Host Network mode에서 실행되는 POD는 Node Primary ENI에 할당된 주소를 사용하며,

host와 같은 network namespace를 사용한다.

[ AWS CNI 가 지원하는 통신 ]

- 노드 내부에 있는 파드 통신

- 다른 노드에 위치하는 파드와의 통신

- 파드 ~ AWS 서비스 통신

- 파드 ~ 온프레미스 통신

- 파드 ~ 인터넷 통신

1-3. AWS CNI 의 장단점

1) 장점

- POD에 VPC ENI가 직접 붙는다.

- 오버레이가 아닌 VPC 네트워크 직접 사용으로 오버헤드가 없다.

- 보안 그룹으로 파드 네트워크의 제어가 가능하다.

- ALB를 통해 파드의 IP로 직접 라우팅이 가능하다.

2) 단점

- VPC 설정이 파드의 네트워크 설정에 영향을 미친다.

- 인스턴스 별 제한된 IP 및 ENI 갯수가 존재하여, 사전 설계 시 매우 주의를 요한다.

- 네트워크 정책을 지원하지 않는다.

[ More ... ]

CNI Plug-In(=VPC CNI)은 Node에서 ENI(Elastic Network Interfaces) 를 관리하며,
노드가 Provisioning 되면 기본 ENI로 slot의 Pool (IPs or Prefix's) 을 할당한다.
이 때 할당되는 Pool을 'Warm Pool' 이라 하며, 노드의 Type에 따라 붙일 수 있는 ENI 수가 제한되며
이에 따른 IP 갯수가 제한된다. ( Constraints : compute resources + Pod density )
CNI는 더 빠른 POD 기동을 위해 "warm" ENI와 슬롯을 미리 할당할 수 있다.

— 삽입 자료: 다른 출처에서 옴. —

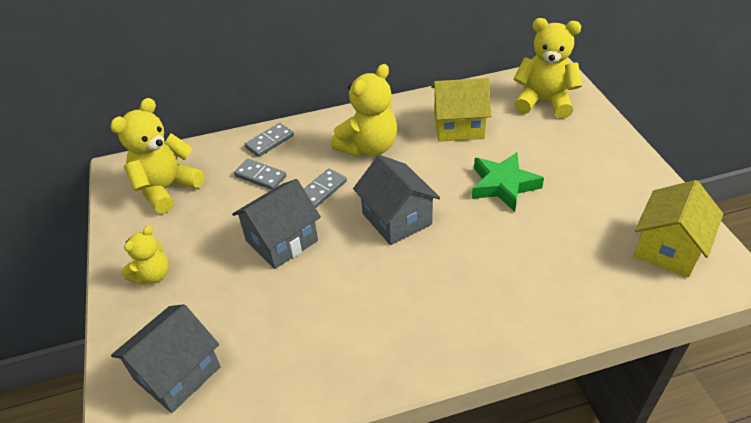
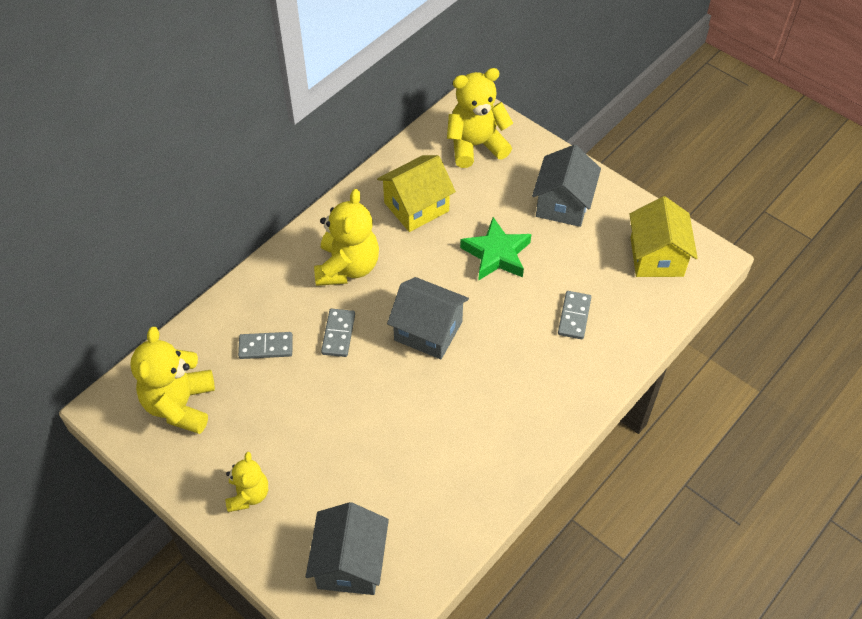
camera: 35 degrees left, 10 degrees up
(269, 141) = (242, 304): grey domino -> grey domino (574, 316)
(282, 240) = (342, 402): grey house -> grey house (563, 204)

출처 : https://docs.aws.amazon.com/eks/latest/best-practices/vpc-cni.html

네트워크 인터페이스의 최대 수와 사용할 수 있는 슬롯의 최대 수는 EC2 인스턴스의 유형에 따라 다릅니다. 각 Pod는 슬롯에서 IP 주소를 사용하므로 특정 EC2 인스턴스에서 실행할 수 있는 Pod 수는 연결할 수 있는 ENI 수와 각 ENI가 지원하는 슬롯 수에 따라 달라집니다. 인스턴스의 CPU 및 메모리 리소스가 고갈되는 것을 방지하기 위해 EKS 사용자 가이드당 최대 Pod 수를 설정하는 것이 좋습니다. 사용하는 Pod는 이 계산에서 제외됩니다.

max-pod-calculator.shhostNetwork 라는 스크립트를 사용하는 것을 고려할 수 있습니다.

warm ENI는 여전히 VPC의 CIDR에서 IP 주소를 사용합니다. IP 주소는 Pod와 같은 워크로드와 연결될 때까지 "사용되지 않음" 또는 "warm" 상태입니다.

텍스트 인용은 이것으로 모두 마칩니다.